IBM lisanslarını yönetim kuralları
IBM, uzmanlar tarafında yönetilmesi gereken bir lisanslama sistemi oluşturdu. Diğer lisanslardan farklı olarak bu lisanslama sistemlerinde daha az zorlukla karşılaşılmaktadır. Öncelikle, kurulum sayısı sınırı yoktur. Yani işletmeciler yazılımları bir sınır olmadan indirebilmektedir. Fakat bu da işletmeler içindeki uyumluluğu bozabilmektedir. Bir diğer nokta ise, anlaşma koşullarının çok fazla belge arasında bölünmüş olmasıdır. Örneğin; IBM Müşteri Sözleşmesi (ICA), Uluslararası Ürün Lisans Sözleşmesi (IPLA), Uluslararası Pasaport Avantajı Sözleşmesi (IPAA) gibi…
IBM iki tür lisansa sahiptir bunlar da kullanıcı ve kapasite tabanlıdır.
- Kullanıcı tabanlı lisanslama:
Kullanıcı tabanlı lisanslama masaüstü ve sunucu yazılımını desteklemektedir ve uygulama erişimi olan kullanıcı sayısı ile de uyumludur. Yetkili kullanıcı, uygulamaya erişimi verilen benzersiz kişidir. Eşzamanlı kullanıcı, uygulamaya eşzamanlı lisans sayısına kadar diğer kullanıcılarla birlikte aynı anda erişebilmektedir. Değişken kullanıcı ise, tek bir lisans altında istenilen bir zamanda yazılımın sadece tek bir örneğine erişebilmektedir. IBM lisanslamasının en önemli parçalarından birisi ise kullanıcı değeri birimidir. Bu birim bir programın lisanslanabileceği ölçü birimidir.

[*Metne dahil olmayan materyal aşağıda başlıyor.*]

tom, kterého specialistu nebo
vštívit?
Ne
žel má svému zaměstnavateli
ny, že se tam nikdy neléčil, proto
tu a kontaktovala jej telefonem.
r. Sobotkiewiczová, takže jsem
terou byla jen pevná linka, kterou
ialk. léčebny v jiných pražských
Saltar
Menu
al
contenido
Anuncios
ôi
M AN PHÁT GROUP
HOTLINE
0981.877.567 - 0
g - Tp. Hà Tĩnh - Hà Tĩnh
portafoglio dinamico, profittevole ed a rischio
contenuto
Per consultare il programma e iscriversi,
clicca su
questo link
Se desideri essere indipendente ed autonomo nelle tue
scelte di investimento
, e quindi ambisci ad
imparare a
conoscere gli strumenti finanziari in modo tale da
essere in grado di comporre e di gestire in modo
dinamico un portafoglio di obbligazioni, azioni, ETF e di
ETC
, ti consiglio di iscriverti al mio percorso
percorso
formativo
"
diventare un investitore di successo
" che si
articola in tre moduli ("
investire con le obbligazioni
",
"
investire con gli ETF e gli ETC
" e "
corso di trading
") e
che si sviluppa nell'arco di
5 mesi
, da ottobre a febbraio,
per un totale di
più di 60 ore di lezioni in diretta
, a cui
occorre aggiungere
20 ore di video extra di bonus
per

- Kapasite tabanlı lisanslama:
Kapasite tabanlı lisanslama ise ana makinelerde bulunan donanım kaynaklarına uyum sağlar. Bunun içerisinde ise şunlar vardır: işlemci değer birimi bulundurmaktadır. Sunucu tabanlı lisanslaması vardır. Bu da sunucuda bulunan işlemci çekirdeği veya bölüm sayısını önemsemeden yazılımı çalıştıracak olan her sunucu için gerekmektedir. Bir de sanal sunucular vardır. Sanal sunucular da sert ve yumuşak bölümlerle oluşturulmuş bir sanal makinedir.

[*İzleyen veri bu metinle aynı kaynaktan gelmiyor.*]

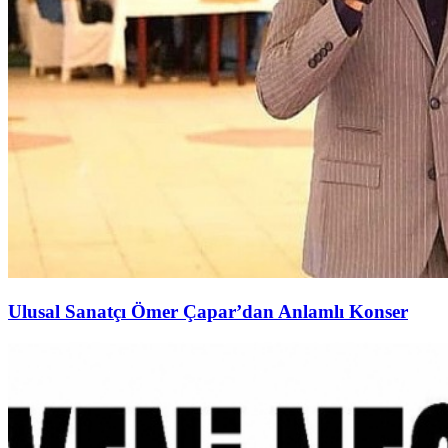
Ulusal Sanatçı Ömer Çapar’dan Anlamlı Konser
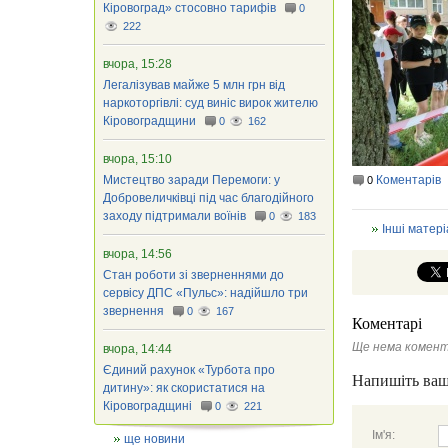
Кіровоград» стосовно тарифів
0
222
вчора, 15:28
Легалізував майже 5 млн грн від
наркоторгівлі: суд виніс вирок жителю
Кіровоградщини
0
162
вчора, 15:10
Мистецтво заради Перемоги: у
Коментарів
0
Добровеличківці під час благодійного
заходу підтримали воїнів
0
183
Інші матері
вчора, 14:56
Стан роботи зі зверненнями до
сервісу ДПС «Пульс»: надійшло три
звернення
0
167
Коментарі
Ще нема комент
вчора, 14:44
Єдиний рахунок «Турбота про
Напишіть ваш
дитину»: як скористатися на
Кіровоградщині
0
221
Ім'я:
ще новини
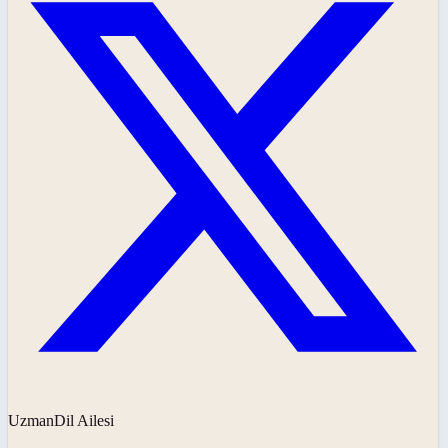
UzmanDil Ailesi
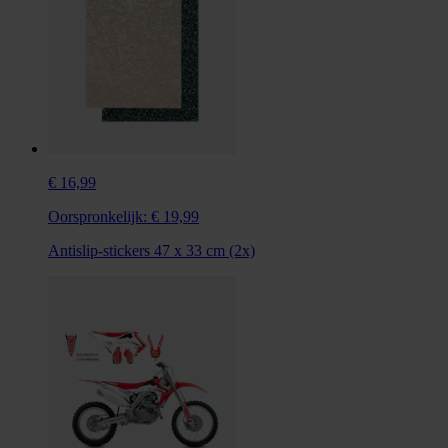
€ 16,99
Oorspronkelijk:
€ 19,99
Antislip-stickers 47 x 33 cm (2x)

SAP lisanslarını yönetim kuralları
En büyük yazılım şirketlerinden birisi olan SAP, lisans türü sayısı bakımından listenin en başında yer almaktadır. SAP çözümlerini kullanırken SAP danışmanlarına dikkat edilmesi gerekmektedir. SAP lisansları biraz karmaşıktır ve bu yüzden işletmelerin çoğu uzmanlık açısından üçüncü taraflara başvurmak zorunda kalır. Fakat danışmanlar SAP’a müşterilerinden daha fazla bağlıdırlar. Aynı zamanda SAP, çevrimiçi olarak kapsamlı bir kılavuza da sahiptir. Eğer almak isteyen olursa oradan rahatlıkla bilgi sahibi olabilmektedir. Çünkü yeterli ayrıntıyı sunması gerekmektedir.

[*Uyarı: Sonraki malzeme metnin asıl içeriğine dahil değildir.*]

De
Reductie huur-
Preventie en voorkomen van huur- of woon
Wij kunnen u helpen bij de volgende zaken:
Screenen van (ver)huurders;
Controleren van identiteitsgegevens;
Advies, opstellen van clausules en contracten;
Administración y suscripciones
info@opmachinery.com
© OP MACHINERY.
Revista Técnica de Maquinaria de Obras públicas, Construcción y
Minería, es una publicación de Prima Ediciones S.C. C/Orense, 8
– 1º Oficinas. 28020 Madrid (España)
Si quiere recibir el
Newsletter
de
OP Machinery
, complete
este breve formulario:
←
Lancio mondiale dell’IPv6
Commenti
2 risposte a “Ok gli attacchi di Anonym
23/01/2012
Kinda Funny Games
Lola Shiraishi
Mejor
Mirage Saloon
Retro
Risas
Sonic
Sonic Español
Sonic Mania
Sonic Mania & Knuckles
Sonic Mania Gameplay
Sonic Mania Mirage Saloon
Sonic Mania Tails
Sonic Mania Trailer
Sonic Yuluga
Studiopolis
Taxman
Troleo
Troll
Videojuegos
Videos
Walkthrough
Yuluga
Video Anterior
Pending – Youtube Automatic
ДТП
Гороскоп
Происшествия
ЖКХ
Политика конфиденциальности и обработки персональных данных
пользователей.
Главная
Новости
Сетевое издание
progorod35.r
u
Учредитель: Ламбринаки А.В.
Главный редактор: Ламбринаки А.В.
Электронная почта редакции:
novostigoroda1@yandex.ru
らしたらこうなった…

Önemli noktalardan bir diğeri ise dolaylı kullanım politikasıdır. Bu politika şirketlerin SAP portalına erişimi olan üçüncü taraflarla ilgilidir. SAP, dijital erişim lisanslama politikaları için yeni bir model duyurmuştur. Bir SAP temsilcisi modelin, birçok amacı olduğunu söylemiştir. Model, ödemelerin daha şeffaf ve kolay yapılabilmesini ve yazılım lisanslarının daha rahat kullanılabilmesini amaçlamaktadır.
Adobe lisanslarını yönetim kuralları
Adobe, şimdiye kadar birçok korsanlık sorunu yaşamıştır. Bu sorunlar şirketin, ürünlerini koruyabilmesi için birçok denetim başlatmasına neden olmuştur. Önceki yıllarda şirket donanıma özgü lisanslardan bulut lisanslarına geçiş yapmıştır. Artık Adobe’nin iki tür lisansı bulunmaktadır. Bunlar, kalıcı ve abonelik tabanlıdır.
- Kalıcı tabanlı Lisanslama: Tek bir ödemeye bağlı kullanım lisanslarından oluşmaktadır. Kalıcı lisanslar, Adobe’nin kümülatif(CLP) ve işlemsel (TLP) lisanslama programları kapsamında satın alınabilmektedir. Fakat kalıcı lisanslarda korsanlık yapılması kolaydır ve bu da birçok şirketi savunmasız bırakmaktadır. Adobe bunu anlayınca bulut sistemine geçerek bütün sorunları çözmek için tekliflerde bulunmuştur. İşletmeler ise asıl bu noktada dikkatli olmalıdır. SAM araçları kalıcı olayların sahte kopyalarını tespit edebilir ve bunları bildirebilir. Böylece önleminizi de alabilmeniz mümkündür. Diğer yandan en çok bilinen ürünlerinin çoğu da abonelik tabanlıdır. Bu da Photoshop’u içeren Creative Cloud’u kapsamaktadır.
- Abonelik Tabanlı Lisanslama: Kalıcı tabanlara oranla yönetimi Adobe için daha uygun ve kolaydır. Kendi bakış açılarına göre de daha karlıdır. Durum böyle olunca Adobe fazla müşterinin abonelik tabanlı lisansları benimsemesine sebep olmaktadır.
Bütün bunlar sonuç olarak neyi ifade eder?
Lisanslamalar BT mülkünüzün boyutuna bağlıdır. Bu boyut artıkça lisanslama da karışık hale gelmektedir. Lisans ihtiyaçlarınızı geri planda bırakmayın aksine onları aktif bir şekilde yönetmek için çabalayın. Bunlar da özel olarak BT varlık yönetimi kaynakları tarafından yönetildiği takdirde doğru olacaktır. Bu kaynaklar ise harici veya dahili olabilmektedir.
Dâhili olarak derken şunu kastediyoruz: Lisansları veya diğer varlıkları yönetmek için bir BT ekibine sahip olmak, uyumluluk açısından oldukça önemlidir. Özel kaynaklar, doğru kaynakları sağlar ve kullanımı optimize eder. İstenildiği zaman da özellikle ihtiyacınız olduğu zaman harici uzmanlardan da faydalanabilirsiniz. Lisans anlaşmaları zor olmadığı için uzman birini işe almak daha iyi ve doğru bir anlaşma yapmanıza yardımcı olacaktır. Lisans uzmanları anlaşmalarını yaparken ve denetlenirken yardımcı olmak veya uygunluğun devamı için düzenli bir şekilde de getirilebilmektedir.